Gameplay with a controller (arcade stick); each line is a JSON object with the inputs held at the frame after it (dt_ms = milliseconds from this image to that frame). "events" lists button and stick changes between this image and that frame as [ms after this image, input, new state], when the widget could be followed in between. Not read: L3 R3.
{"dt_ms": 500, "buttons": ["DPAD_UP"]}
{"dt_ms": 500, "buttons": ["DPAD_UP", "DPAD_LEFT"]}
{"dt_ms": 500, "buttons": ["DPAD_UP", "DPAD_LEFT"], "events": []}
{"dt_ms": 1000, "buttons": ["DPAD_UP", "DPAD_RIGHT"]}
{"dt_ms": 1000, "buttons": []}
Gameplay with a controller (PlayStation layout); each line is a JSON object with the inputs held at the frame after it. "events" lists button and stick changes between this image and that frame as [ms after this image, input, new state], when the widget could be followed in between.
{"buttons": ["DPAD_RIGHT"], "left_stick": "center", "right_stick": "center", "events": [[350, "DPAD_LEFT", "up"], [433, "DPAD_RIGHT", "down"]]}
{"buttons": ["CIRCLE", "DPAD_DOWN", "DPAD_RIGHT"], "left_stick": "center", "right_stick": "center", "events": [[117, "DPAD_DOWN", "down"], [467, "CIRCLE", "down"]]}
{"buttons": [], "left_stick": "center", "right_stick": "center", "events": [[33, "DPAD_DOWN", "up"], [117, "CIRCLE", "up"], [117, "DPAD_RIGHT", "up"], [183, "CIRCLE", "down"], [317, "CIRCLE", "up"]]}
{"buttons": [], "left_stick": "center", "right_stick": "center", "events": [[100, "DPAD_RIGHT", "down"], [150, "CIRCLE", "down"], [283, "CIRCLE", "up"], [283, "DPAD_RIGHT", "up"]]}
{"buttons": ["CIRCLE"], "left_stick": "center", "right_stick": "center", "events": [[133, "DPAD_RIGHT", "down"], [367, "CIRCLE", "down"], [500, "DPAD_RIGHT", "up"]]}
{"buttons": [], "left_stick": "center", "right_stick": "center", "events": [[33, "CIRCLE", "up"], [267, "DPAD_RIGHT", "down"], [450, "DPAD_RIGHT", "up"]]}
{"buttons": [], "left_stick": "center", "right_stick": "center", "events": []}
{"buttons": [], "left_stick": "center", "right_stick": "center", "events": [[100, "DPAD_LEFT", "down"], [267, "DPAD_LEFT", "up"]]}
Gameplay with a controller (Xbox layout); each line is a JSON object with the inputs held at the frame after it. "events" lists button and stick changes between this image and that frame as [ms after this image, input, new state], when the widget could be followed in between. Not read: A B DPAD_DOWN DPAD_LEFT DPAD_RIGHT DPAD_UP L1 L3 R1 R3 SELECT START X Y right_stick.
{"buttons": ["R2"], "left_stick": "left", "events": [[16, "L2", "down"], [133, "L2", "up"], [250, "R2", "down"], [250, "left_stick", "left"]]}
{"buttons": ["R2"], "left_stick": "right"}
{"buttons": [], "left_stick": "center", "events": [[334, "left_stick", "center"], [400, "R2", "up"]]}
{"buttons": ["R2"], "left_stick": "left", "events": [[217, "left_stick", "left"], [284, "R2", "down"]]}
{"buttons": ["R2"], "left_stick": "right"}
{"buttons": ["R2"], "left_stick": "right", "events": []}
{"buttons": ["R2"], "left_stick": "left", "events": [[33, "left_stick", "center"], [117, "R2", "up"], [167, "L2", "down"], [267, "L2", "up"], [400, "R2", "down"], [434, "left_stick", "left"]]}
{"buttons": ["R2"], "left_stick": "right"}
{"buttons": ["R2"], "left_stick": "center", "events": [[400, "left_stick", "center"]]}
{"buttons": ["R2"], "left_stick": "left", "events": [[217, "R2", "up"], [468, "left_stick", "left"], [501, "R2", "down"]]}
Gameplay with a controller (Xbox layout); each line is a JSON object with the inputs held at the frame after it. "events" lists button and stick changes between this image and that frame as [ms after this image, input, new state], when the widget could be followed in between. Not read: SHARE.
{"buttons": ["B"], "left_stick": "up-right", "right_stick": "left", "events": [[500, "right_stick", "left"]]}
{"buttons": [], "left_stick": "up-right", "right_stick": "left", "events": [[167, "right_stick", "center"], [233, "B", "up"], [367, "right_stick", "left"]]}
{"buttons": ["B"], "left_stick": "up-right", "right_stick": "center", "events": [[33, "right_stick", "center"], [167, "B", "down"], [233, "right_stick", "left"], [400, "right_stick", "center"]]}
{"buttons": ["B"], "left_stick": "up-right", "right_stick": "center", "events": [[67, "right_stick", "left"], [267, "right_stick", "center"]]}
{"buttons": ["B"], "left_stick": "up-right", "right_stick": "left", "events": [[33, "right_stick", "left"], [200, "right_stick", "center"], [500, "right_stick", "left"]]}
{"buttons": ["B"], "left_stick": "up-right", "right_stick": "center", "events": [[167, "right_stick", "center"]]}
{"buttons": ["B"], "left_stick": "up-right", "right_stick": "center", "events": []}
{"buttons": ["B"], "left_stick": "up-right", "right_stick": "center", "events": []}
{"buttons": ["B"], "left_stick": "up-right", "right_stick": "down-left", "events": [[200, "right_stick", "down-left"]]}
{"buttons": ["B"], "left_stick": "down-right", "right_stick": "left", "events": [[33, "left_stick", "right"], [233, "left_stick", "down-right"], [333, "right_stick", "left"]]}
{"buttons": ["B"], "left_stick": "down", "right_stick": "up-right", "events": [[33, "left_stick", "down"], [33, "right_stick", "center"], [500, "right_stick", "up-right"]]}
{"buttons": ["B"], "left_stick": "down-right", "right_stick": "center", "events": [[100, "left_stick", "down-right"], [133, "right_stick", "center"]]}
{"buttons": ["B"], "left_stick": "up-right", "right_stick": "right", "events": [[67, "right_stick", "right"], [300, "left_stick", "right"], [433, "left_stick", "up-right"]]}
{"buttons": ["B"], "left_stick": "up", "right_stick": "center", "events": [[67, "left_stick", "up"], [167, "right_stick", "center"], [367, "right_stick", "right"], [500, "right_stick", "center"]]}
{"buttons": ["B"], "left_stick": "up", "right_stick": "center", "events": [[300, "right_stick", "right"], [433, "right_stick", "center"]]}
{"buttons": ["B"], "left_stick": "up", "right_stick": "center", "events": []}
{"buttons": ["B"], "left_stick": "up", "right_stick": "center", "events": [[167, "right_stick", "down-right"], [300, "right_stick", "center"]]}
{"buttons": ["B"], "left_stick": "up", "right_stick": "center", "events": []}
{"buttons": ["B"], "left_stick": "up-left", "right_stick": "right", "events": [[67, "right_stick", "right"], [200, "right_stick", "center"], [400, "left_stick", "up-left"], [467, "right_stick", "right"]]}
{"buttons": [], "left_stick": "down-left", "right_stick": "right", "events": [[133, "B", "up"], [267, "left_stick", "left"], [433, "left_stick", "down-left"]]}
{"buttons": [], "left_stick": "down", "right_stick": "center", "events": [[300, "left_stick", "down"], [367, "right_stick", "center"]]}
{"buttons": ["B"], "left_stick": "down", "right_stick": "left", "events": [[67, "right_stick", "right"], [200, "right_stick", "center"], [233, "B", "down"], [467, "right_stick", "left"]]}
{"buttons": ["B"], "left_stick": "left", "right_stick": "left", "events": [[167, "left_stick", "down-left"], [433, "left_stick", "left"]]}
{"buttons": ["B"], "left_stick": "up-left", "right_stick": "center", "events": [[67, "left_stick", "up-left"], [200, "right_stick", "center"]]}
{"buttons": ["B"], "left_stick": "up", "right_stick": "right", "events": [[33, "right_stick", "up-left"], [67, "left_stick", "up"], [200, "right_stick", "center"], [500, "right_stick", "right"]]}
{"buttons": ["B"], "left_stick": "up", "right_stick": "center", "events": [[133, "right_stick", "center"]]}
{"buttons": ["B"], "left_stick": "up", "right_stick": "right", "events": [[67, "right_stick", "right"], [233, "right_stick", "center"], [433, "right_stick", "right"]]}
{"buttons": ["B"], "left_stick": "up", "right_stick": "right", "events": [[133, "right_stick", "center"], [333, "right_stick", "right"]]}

============================================================

WHAT THE EXERCISE ASKS: Using the data above, copy each line that contains "read".

FINISHED TASK:
Gameplay with a controller (arcade stick); each line is a JSON object with the inputs held at the frame after it (dt_ms = milliseconds from this image to that frame). "events" lists button and stick changes between this image and that frame as [ms after this image, input, new state], when the widget could be followed in between. Not read: L3 R3.
Gameplay with a controller (Xbox layout); each line is a JSON object with the inputs held at the frame after it. "events" lists button and stick changes between this image and that frame as [ms after this image, input, new state], when the widget could be followed in between. Not read: A B DPAD_DOWN DPAD_LEFT DPAD_RIGHT DPAD_UP L1 L3 R1 R3 SELECT START X Y right_stick.
Gameplay with a controller (Xbox layout); each line is a JSON object with the inputs held at the frame after it. "events" lists button and stick changes between this image and that frame as [ms after this image, input, new state], when the widget could be followed in between. Not read: SHARE.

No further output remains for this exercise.